P.M. – A associação foi criada em 1984. A lusofonia era um conceito que já se discutia nessa altura?
C.A.A. – Já, mas o paradigma não era este. O que dominava eram as culturas, literaturas e a filologia. Ainda estão na nossa memória os nomes dos grandes lusófilos do mundo. Sem querer recuar ao século passado – ao Wilhelm Storck, um dos maiores estudiosos de Camões – eu era um adolescente no ensino secundário e a primeira vez que tive de fazer um trabalho sobre Frei Luís de Sousa usei a história do teatro português da Luciana Stegagno Picchio, que vim a conhecer muito mais tarde.
Se juntarmos à Luciana Stegagno Picchio o grande Charles Boxer ou um francês como o Paul Teyssier – estudioso da literatura portuguesa e reitor da Universidade Paris Sorbonne – a lusofonia era de facto objeto de estudo em todo o mundo.

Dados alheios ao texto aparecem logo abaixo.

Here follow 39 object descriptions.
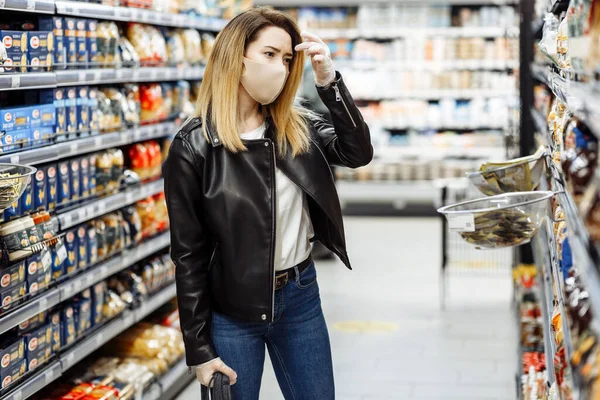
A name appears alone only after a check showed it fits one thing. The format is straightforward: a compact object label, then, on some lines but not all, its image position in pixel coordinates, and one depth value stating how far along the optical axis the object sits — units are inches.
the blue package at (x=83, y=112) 160.7
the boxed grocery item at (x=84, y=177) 161.6
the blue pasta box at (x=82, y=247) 160.7
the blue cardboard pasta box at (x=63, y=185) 153.0
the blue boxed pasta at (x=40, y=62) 138.3
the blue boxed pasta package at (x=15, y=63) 129.5
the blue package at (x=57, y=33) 149.5
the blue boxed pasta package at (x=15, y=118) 132.3
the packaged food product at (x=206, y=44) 230.4
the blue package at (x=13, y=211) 131.3
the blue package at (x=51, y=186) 148.5
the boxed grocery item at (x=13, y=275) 128.3
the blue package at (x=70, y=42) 155.2
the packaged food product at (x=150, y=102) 196.1
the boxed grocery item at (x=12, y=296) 128.3
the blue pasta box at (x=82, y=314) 159.3
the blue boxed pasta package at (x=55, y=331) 148.5
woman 106.2
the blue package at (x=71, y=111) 156.3
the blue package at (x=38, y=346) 139.3
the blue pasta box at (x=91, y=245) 164.9
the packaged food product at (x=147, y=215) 193.9
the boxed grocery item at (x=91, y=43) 163.9
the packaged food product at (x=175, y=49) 210.1
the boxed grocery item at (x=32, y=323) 141.9
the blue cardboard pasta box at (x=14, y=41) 131.0
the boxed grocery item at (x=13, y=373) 130.1
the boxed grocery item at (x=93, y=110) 165.8
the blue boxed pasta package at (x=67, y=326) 153.8
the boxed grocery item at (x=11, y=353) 130.7
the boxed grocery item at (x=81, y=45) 159.5
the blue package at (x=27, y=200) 137.5
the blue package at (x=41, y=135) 141.5
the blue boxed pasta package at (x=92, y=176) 166.2
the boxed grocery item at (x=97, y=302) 167.2
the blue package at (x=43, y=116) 141.9
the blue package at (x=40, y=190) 142.7
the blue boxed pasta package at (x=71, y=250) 155.9
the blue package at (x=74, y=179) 157.8
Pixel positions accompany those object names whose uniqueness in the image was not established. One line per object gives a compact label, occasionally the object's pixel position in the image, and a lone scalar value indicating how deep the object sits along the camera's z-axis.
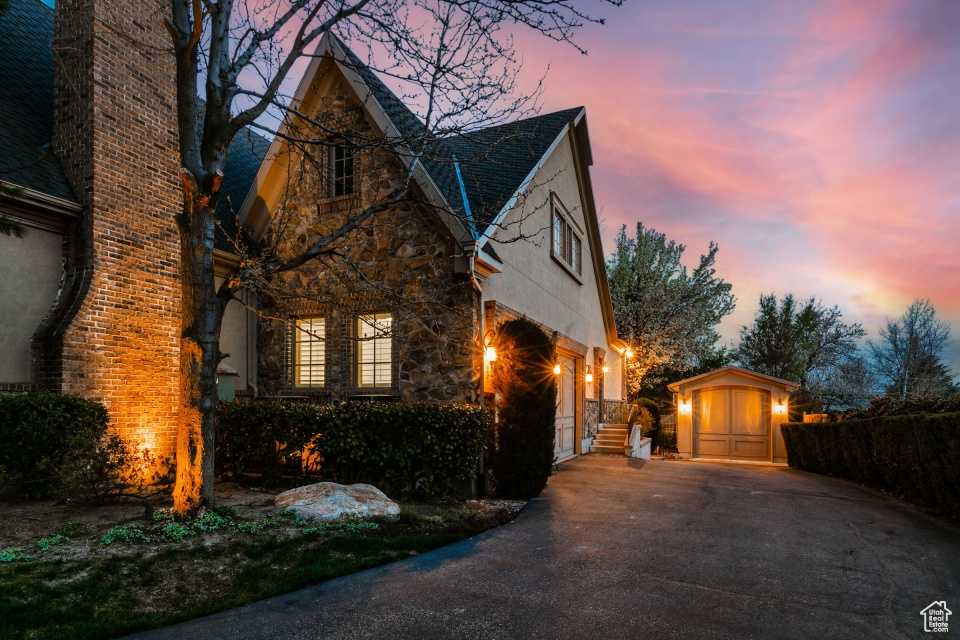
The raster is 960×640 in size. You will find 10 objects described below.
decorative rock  6.71
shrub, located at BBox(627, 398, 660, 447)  19.75
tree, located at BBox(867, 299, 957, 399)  35.03
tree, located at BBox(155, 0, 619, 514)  6.16
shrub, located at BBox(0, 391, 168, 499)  6.89
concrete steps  16.66
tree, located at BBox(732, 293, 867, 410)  34.75
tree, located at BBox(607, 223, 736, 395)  27.89
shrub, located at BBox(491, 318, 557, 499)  8.94
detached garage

P.M. – Mas refiro-me à lusofonia de hoje, o bloco dos países de língua portuguesa.
C.A.A. – Sim, já era. Este conceito político de lusofonia nasceu quando começou a germinar aquilo que depois conduziu à CPLP, mas repare que para passarmos a esse conceito foi preciso primeiro que os novos países de expressão portuguesa fizessem as pazes com o passado, que significava pacificar-se com a cultura que os ocupou e da qual são de alguma forma herdeiros. Foi preciso primeiro esperar que a poeira assentasse nestes países.
Mas sim, era [um conceito que se discutia] por uma razão, porque existiam dois países onde o português era importante e onde não havia resquícios dessa questão colonial: Portugal e Brasil. E o Brasil já era significativo. Quando estes estudiosos todos apareceram – para não falar de grandes vultos portugueses que eles estudaram, como o Pessoa e o Camões – já tinham acontecido no Brasil o José de Alencar, o Machado de Assis, Graciliano Ramos. Sobretudo na Europa e nos Estados Unidos da América, é natural que começasse a haver muita gente a querer estudar este fenómeno que era a cultura lusófona.
Mas não se tinha chegado ainda a este conceito da lusofonia desta forma porque se fosse utilizado antes da descolonização implicava acessoriamente este anátema de colonialismo. E hoje ele não tem.
P.M. – E que reflexão faz hoje deste conceito?
C.A.A. – Vejo de uma forma muito otimista. A língua portuguesa é a quinta língua do mundo. É falada por milhões de pessoas e nós às vezes só vemos isso quando pensamos em Portugal, Brasil, Angola, Moçambique e os países mais pequenos, incluindo Timor. Mas é preciso também dizer que a seguir a Lisboa, a cidade onde há mais portugueses é Paris. Se nós pensarmos nessa outra lusofonia que acontece em resultado da diáspora, nós temos que concluir que o português tem um peso significativo em todo o mundo ocidental e também um pouco no mundo oriental. Eu vejo com muito otimismo e Macau é um exemplo disso.